# Homework Help: Real Analysis: one to one correspondence between two countably infinite sets

1. Feb 28, 2012

### TeenieBopper

1. The problem statement, all variables and given/known data
Suppose that A and B are both countably infinite sets. Prove that there is a one to one correspondence between A and B.

2. Relevant equations

3. The attempt at a solution

By definition of countably infinite, there is a one to one correspondence between Z+ and A and Z+ and B.

Let n ε Z+. All elements of A and B can be listed as follows

A = a1, a2, a3, ... , an
B = b1, b2, b3, ... , bn

I was going to say that if f(n) = an and f(n) = bn, then an = bn, but f:Z -> A by x and f: Z -> B by x^2 makes this invalid. I know that because A and B are both countably infinite, they are cardinally equivalent, and that if they are cardinally equivalent, then there exists a one to one correspondence between the two sets, but I can't seem to get the proof.

2. Feb 28, 2012

### SteveL27

Right. And from here it's a one-liner.

Hint 1: There's a bijection from A to Z+. There's a bijection from B to Z+. Can we find an easy bijection from A to B?

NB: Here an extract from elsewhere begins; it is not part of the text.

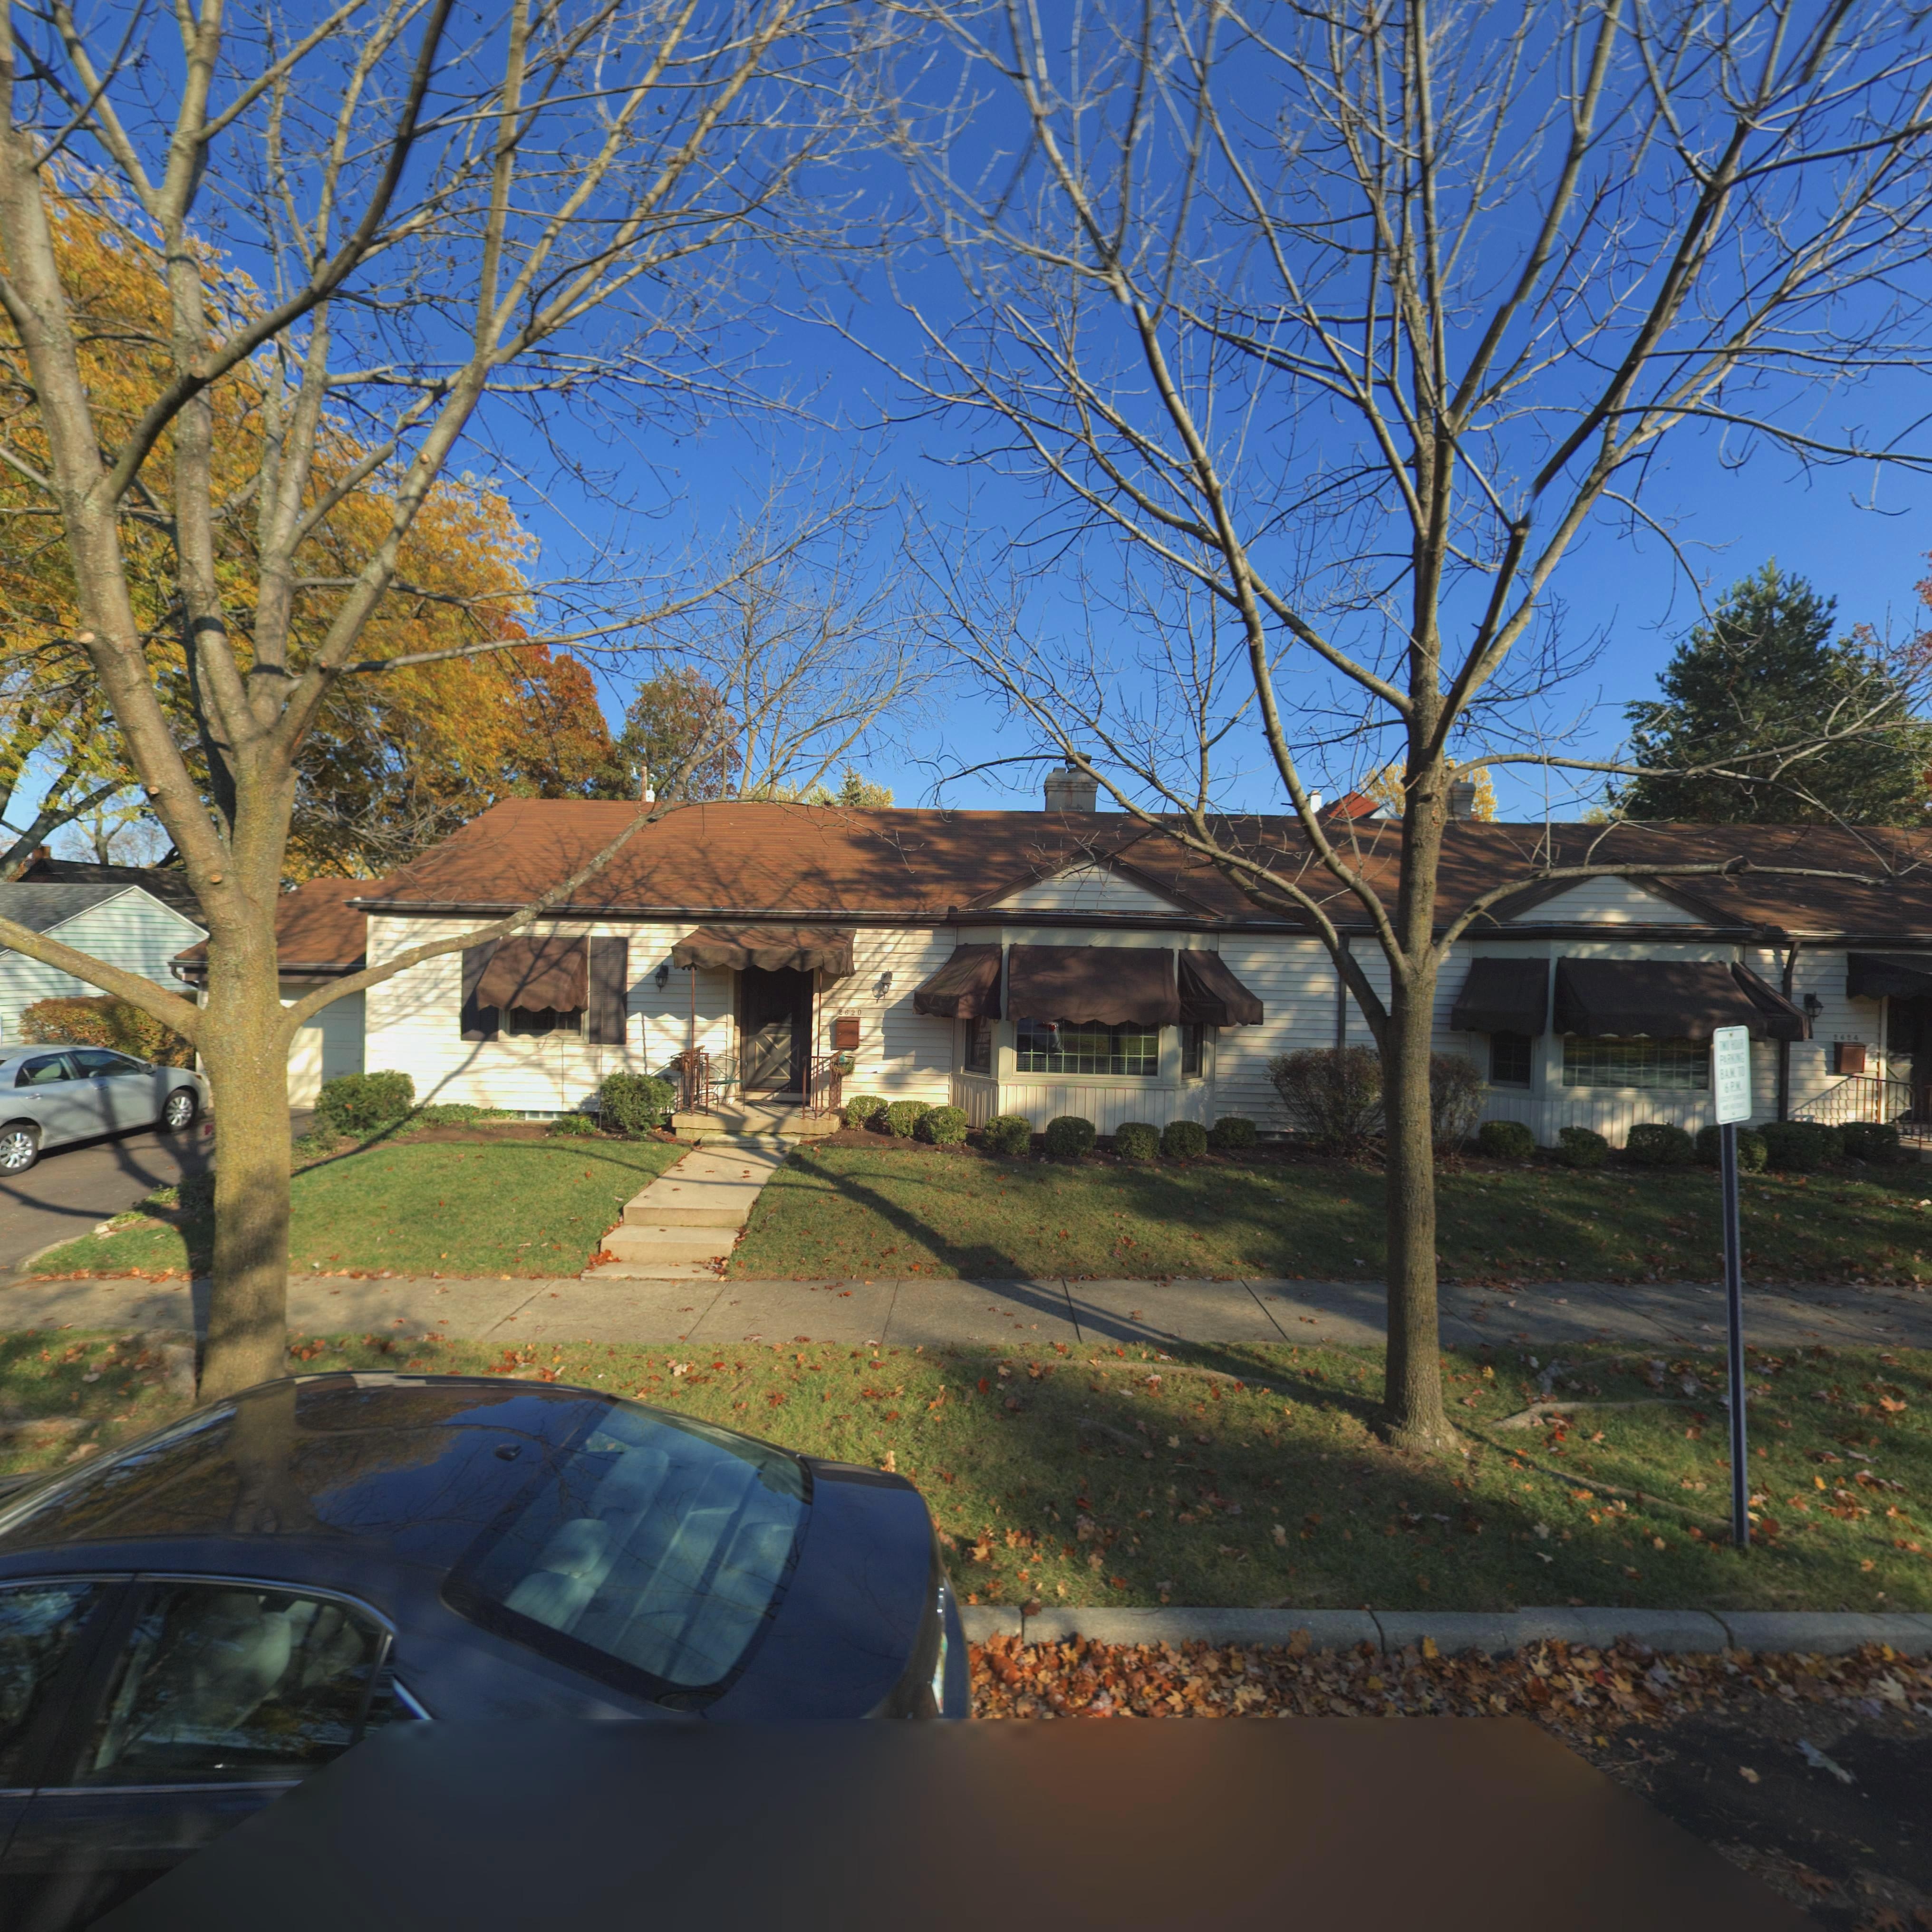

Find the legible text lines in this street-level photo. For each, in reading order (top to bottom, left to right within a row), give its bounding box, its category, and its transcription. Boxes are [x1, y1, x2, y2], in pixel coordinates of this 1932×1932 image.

[837, 1007, 863, 1017] StreetNumber: 2620
[1831, 1032, 1861, 1043] StreetNumber: 2624
[1718, 1063, 1748, 1082] None: 8 A.M. TO
[1722, 1079, 1744, 1095] None: 6 P.M.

Hint 2: Bijections are always invertible.

3. Feb 28, 2012

### HallsofIvy

Your first error is using "f" for two different functions! There exist a function f such that f(n)= an and another function g such that g(n)= bn. And, since these are one to one, each is invertible. What can you say about $f(g^{-1}(bn))$ or $g(f^{-1}(an))$?

4. Feb 28, 2012

### TeenieBopper

There are bijections from Z onto A and Z onto B. Let these be f(n) and g(n), respectively. Because these are bijections, they are also invertable, expressed as f^1(n) and g^1(n), respectively. The bijection A onto B can be expressed as f(g^1(bn)) = an.

Last edited: Feb 28, 2012
5. Feb 28, 2012

### SteveL27

Yes, but to be completely rigorous you would want to prove that the function f o g (f composed with g) is also a bijection.

In other words you have a bijection from A to Z+ and a bijection from Z+ to B. By composing the bijections, we have a bijection from A to B -- once we have proved that the composition of bijections is a bijection.

Pictorially:

A --> Z+ --> B

6. Feb 28, 2012

### HallsofIvy

You mean the composition f composed with g-1, don't you?

7. Feb 28, 2012

### SteveL27

Yes, in the OP's notation. Right you are.